### Task instructions
Omit the images, then print each record below exactly as it reads.

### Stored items
-------
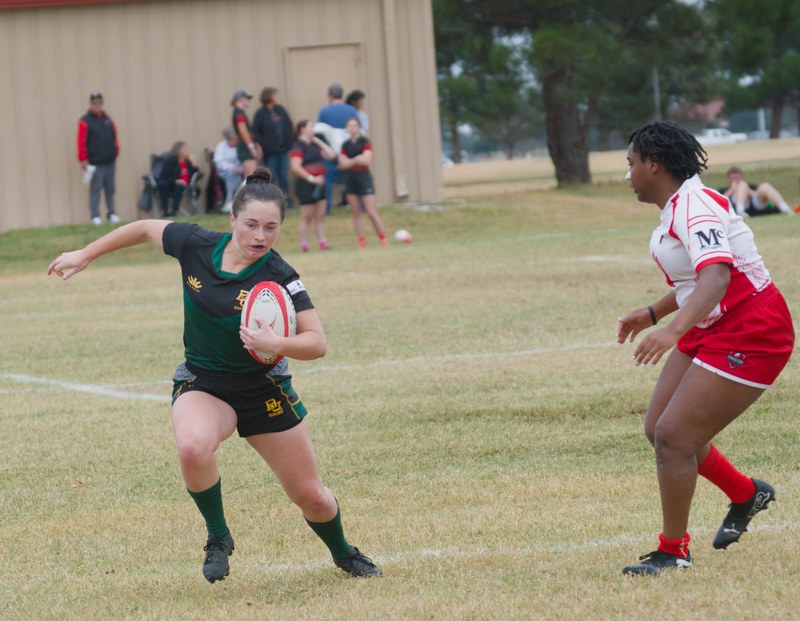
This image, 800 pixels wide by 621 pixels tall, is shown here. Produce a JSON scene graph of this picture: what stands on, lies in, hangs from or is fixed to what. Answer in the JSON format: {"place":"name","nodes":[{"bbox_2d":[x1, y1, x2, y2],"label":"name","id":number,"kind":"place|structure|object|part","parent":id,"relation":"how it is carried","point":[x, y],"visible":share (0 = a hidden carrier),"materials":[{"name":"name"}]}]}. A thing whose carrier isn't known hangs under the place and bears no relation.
{"place":"outdoors","nodes":[
{"label":"outdoors","id":0,"kind":"place"},
{"bbox_2d":[0,0,444,230],"label":"building","id":1,"kind":"structure","parent":0,"point":[79,198],"materials":[{"name":"beige metal"}]},
{"bbox_2d":[284,42,363,126],"label":"door","id":2,"kind":"structure","parent":1,"relation":"in","point":[321,52],"materials":[{"name":"beige metal"}]},
{"bbox_2d":[381,0,407,201],"label":"drainpipe","id":3,"kind":"object","parent":1,"relation":"attached to","point":[387,23],"visible":0.92,"materials":[{"name":"beige metal"}]},
{"bbox_2d":[0,150,799,620],"label":"lawn","id":4,"kind":"structure","parent":0,"point":[626,422],"materials":[{"name":"green plant"}]},
{"bbox_2d":[77,91,120,224],"label":"man","id":5,"kind":"object","parent":4,"relation":"on","point":[91,133],"visible":0.98},
{"bbox_2d":[82,164,94,183],"label":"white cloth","id":6,"kind":"object","parent":5,"relation":"in","point":[88,174],"visible":0.86,"materials":[{"name":"white"}]},
{"bbox_2d":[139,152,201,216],"label":"folding chair","id":7,"kind":"object","parent":4,"relation":"on","point":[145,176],"visible":0.48,"materials":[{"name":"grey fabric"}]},
{"bbox_2d":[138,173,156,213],"label":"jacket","id":8,"kind":"object","parent":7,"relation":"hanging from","point":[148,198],"visible":0.65,"materials":[{"name":"fabric"}]},
{"bbox_2d":[156,141,197,217],"label":"person","id":9,"kind":"object","parent":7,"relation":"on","point":[175,154],"visible":0.91},
{"bbox_2d":[202,148,221,213],"label":"folding chair","id":10,"kind":"object","parent":4,"relation":"on","point":[210,183],"visible":0.6,"materials":[{"name":"black"}]},
{"bbox_2d":[42,167,384,583],"label":"woman","id":11,"kind":"object","parent":4,"relation":"on","point":[320,499],"visible":0.95},
{"bbox_2d":[241,281,296,363],"label":"rugby ball","id":12,"kind":"object","parent":11,"relation":"in","point":[261,301],"visible":0.72,"materials":[{"name":"white rubber"}]},
{"bbox_2d":[213,127,244,212],"label":"person","id":13,"kind":"object","parent":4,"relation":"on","point":[227,150],"visible":0.73},
{"bbox_2d":[230,88,262,181],"label":"person","id":14,"kind":"object","parent":4,"relation":"on","point":[242,120],"visible":0.75},
{"bbox_2d":[254,86,293,205],"label":"woman","id":15,"kind":"object","parent":4,"relation":"on","point":[276,108],"visible":0.83},
{"bbox_2d":[290,119,334,251],"label":"woman","id":16,"kind":"object","parent":4,"relation":"on","point":[296,169],"visible":0.95},
{"bbox_2d":[316,82,357,212],"label":"man","id":17,"kind":"object","parent":4,"relation":"on","point":[330,113],"visible":0.52},
{"bbox_2d":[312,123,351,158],"label":"jacket","id":18,"kind":"object","parent":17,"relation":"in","point":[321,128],"visible":0.4,"materials":[{"name":"white fabric"}]},
{"bbox_2d":[337,115,388,249],"label":"woman","id":19,"kind":"object","parent":4,"relation":"on","point":[355,193],"visible":0.99},
{"bbox_2d":[394,229,411,243],"label":"rugby ball","id":20,"kind":"object","parent":4,"relation":"on","point":[399,234],"visible":0.98,"materials":[{"name":"white rubber"}]},
{"bbox_2d":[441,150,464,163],"label":"car","id":21,"kind":"object","parent":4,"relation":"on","point":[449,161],"visible":0.26,"materials":[{"name":"white"}]},
{"bbox_2d":[430,3,533,163],"label":"tree","id":22,"kind":"object","parent":4,"relation":"on","point":[434,17],"visible":0.61,"materials":[{"name":"plant"}]},
{"bbox_2d":[429,0,718,186],"label":"tree","id":23,"kind":"object","parent":4,"relation":"on","point":[582,0],"visible":0.99,"materials":[{"name":"plant"}]},
{"label":"tree trunk","id":24,"kind":"part","parent":23,"relation":"part of","materials":[{"name":"brown wood"}]},
{"bbox_2d":[611,120,793,577],"label":"woman","id":25,"kind":"object","parent":4,"relation":"on","point":[723,287],"visible":0.95},
{"bbox_2d":[723,166,794,216],"label":"person","id":26,"kind":"object","parent":4,"relation":"on","point":[733,174],"visible":0.82},
{"bbox_2d":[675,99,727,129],"label":"house","id":27,"kind":"structure","parent":0,"point":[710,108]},
{"label":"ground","id":28,"kind":"structure","parent":0},
{"bbox_2d":[345,89,368,135],"label":"person","id":29,"kind":"object","parent":28,"relation":"on","point":[353,94],"visible":0.32},
{"bbox_2d":[652,66,660,120],"label":"pole","id":30,"kind":"object","parent":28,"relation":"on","point":[656,91],"visible":0.37,"materials":[{"name":"grey metal"}]},
{"bbox_2d":[696,127,746,144],"label":"car","id":31,"kind":"object","parent":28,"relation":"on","point":[711,133],"visible":0.53,"materials":[{"name":"white"}]},
{"bbox_2d":[711,0,799,137],"label":"tree","id":32,"kind":"object","parent":28,"relation":"on","point":[755,2],"visible":0.92,"materials":[{"name":"plant"}]}
]}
-------
### Your response
This image, 800 pixels wide by 621 pixels tall, is shown here. Produce a JSON scene graph of this picture: what stands on, lies in, hangs from or is fixed to what. Answer in the JSON format: {"place":"name","nodes":[{"bbox_2d":[x1, y1, x2, y2],"label":"name","id":number,"kind":"place|structure|object|part","parent":id,"relation":"how it is carried","point":[x, y],"visible":share (0 = a hidden carrier),"materials":[{"name":"name"}]}]}. A thing whose carrier isn't known hangs under the place and bears no relation.
{"place":"outdoors","nodes":[
{"label":"outdoors","id":0,"kind":"place"},
{"bbox_2d":[0,0,444,230],"label":"building","id":1,"kind":"structure","parent":0,"point":[79,198],"materials":[{"name":"beige metal"}]},
{"bbox_2d":[284,42,363,126],"label":"door","id":2,"kind":"structure","parent":1,"relation":"in","point":[321,52],"materials":[{"name":"beige metal"}]},
{"bbox_2d":[381,0,407,201],"label":"drainpipe","id":3,"kind":"object","parent":1,"relation":"attached to","point":[387,23],"visible":0.92,"materials":[{"name":"beige metal"}]},
{"bbox_2d":[0,150,799,620],"label":"lawn","id":4,"kind":"structure","parent":0,"point":[626,422],"materials":[{"name":"green plant"}]},
{"bbox_2d":[77,91,120,224],"label":"man","id":5,"kind":"object","parent":4,"relation":"on","point":[91,133],"visible":0.98},
{"bbox_2d":[82,164,94,183],"label":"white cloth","id":6,"kind":"object","parent":5,"relation":"in","point":[88,174],"visible":0.86,"materials":[{"name":"white"}]},
{"bbox_2d":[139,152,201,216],"label":"folding chair","id":7,"kind":"object","parent":4,"relation":"on","point":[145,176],"visible":0.48,"materials":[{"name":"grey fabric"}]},
{"bbox_2d":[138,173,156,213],"label":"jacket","id":8,"kind":"object","parent":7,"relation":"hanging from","point":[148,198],"visible":0.65,"materials":[{"name":"fabric"}]},
{"bbox_2d":[156,141,197,217],"label":"person","id":9,"kind":"object","parent":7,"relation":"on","point":[175,154],"visible":0.91},
{"bbox_2d":[202,148,221,213],"label":"folding chair","id":10,"kind":"object","parent":4,"relation":"on","point":[210,183],"visible":0.6,"materials":[{"name":"black"}]},
{"bbox_2d":[42,167,384,583],"label":"woman","id":11,"kind":"object","parent":4,"relation":"on","point":[320,499],"visible":0.95},
{"bbox_2d":[241,281,296,363],"label":"rugby ball","id":12,"kind":"object","parent":11,"relation":"in","point":[261,301],"visible":0.72,"materials":[{"name":"white rubber"}]},
{"bbox_2d":[213,127,244,212],"label":"person","id":13,"kind":"object","parent":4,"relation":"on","point":[227,150],"visible":0.73},
{"bbox_2d":[230,88,262,181],"label":"person","id":14,"kind":"object","parent":4,"relation":"on","point":[242,120],"visible":0.75},
{"bbox_2d":[254,86,293,205],"label":"woman","id":15,"kind":"object","parent":4,"relation":"on","point":[276,108],"visible":0.83},
{"bbox_2d":[290,119,334,251],"label":"woman","id":16,"kind":"object","parent":4,"relation":"on","point":[296,169],"visible":0.95},
{"bbox_2d":[316,82,357,212],"label":"man","id":17,"kind":"object","parent":4,"relation":"on","point":[330,113],"visible":0.52},
{"bbox_2d":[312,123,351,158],"label":"jacket","id":18,"kind":"object","parent":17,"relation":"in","point":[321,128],"visible":0.4,"materials":[{"name":"white fabric"}]},
{"bbox_2d":[337,115,388,249],"label":"woman","id":19,"kind":"object","parent":4,"relation":"on","point":[355,193],"visible":0.99},
{"bbox_2d":[394,229,411,243],"label":"rugby ball","id":20,"kind":"object","parent":4,"relation":"on","point":[399,234],"visible":0.98,"materials":[{"name":"white rubber"}]},
{"bbox_2d":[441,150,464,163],"label":"car","id":21,"kind":"object","parent":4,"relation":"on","point":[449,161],"visible":0.26,"materials":[{"name":"white"}]},
{"bbox_2d":[430,3,533,163],"label":"tree","id":22,"kind":"object","parent":4,"relation":"on","point":[434,17],"visible":0.61,"materials":[{"name":"plant"}]},
{"bbox_2d":[429,0,718,186],"label":"tree","id":23,"kind":"object","parent":4,"relation":"on","point":[582,0],"visible":0.99,"materials":[{"name":"plant"}]},
{"label":"tree trunk","id":24,"kind":"part","parent":23,"relation":"part of","materials":[{"name":"brown wood"}]},
{"bbox_2d":[611,120,793,577],"label":"woman","id":25,"kind":"object","parent":4,"relation":"on","point":[723,287],"visible":0.95},
{"bbox_2d":[723,166,794,216],"label":"person","id":26,"kind":"object","parent":4,"relation":"on","point":[733,174],"visible":0.82},
{"bbox_2d":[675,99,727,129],"label":"house","id":27,"kind":"structure","parent":0,"point":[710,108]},
{"label":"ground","id":28,"kind":"structure","parent":0},
{"bbox_2d":[345,89,368,135],"label":"person","id":29,"kind":"object","parent":28,"relation":"on","point":[353,94],"visible":0.32},
{"bbox_2d":[652,66,660,120],"label":"pole","id":30,"kind":"object","parent":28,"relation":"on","point":[656,91],"visible":0.37,"materials":[{"name":"grey metal"}]},
{"bbox_2d":[696,127,746,144],"label":"car","id":31,"kind":"object","parent":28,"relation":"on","point":[711,133],"visible":0.53,"materials":[{"name":"white"}]},
{"bbox_2d":[711,0,799,137],"label":"tree","id":32,"kind":"object","parent":28,"relation":"on","point":[755,2],"visible":0.92,"materials":[{"name":"plant"}]}
]}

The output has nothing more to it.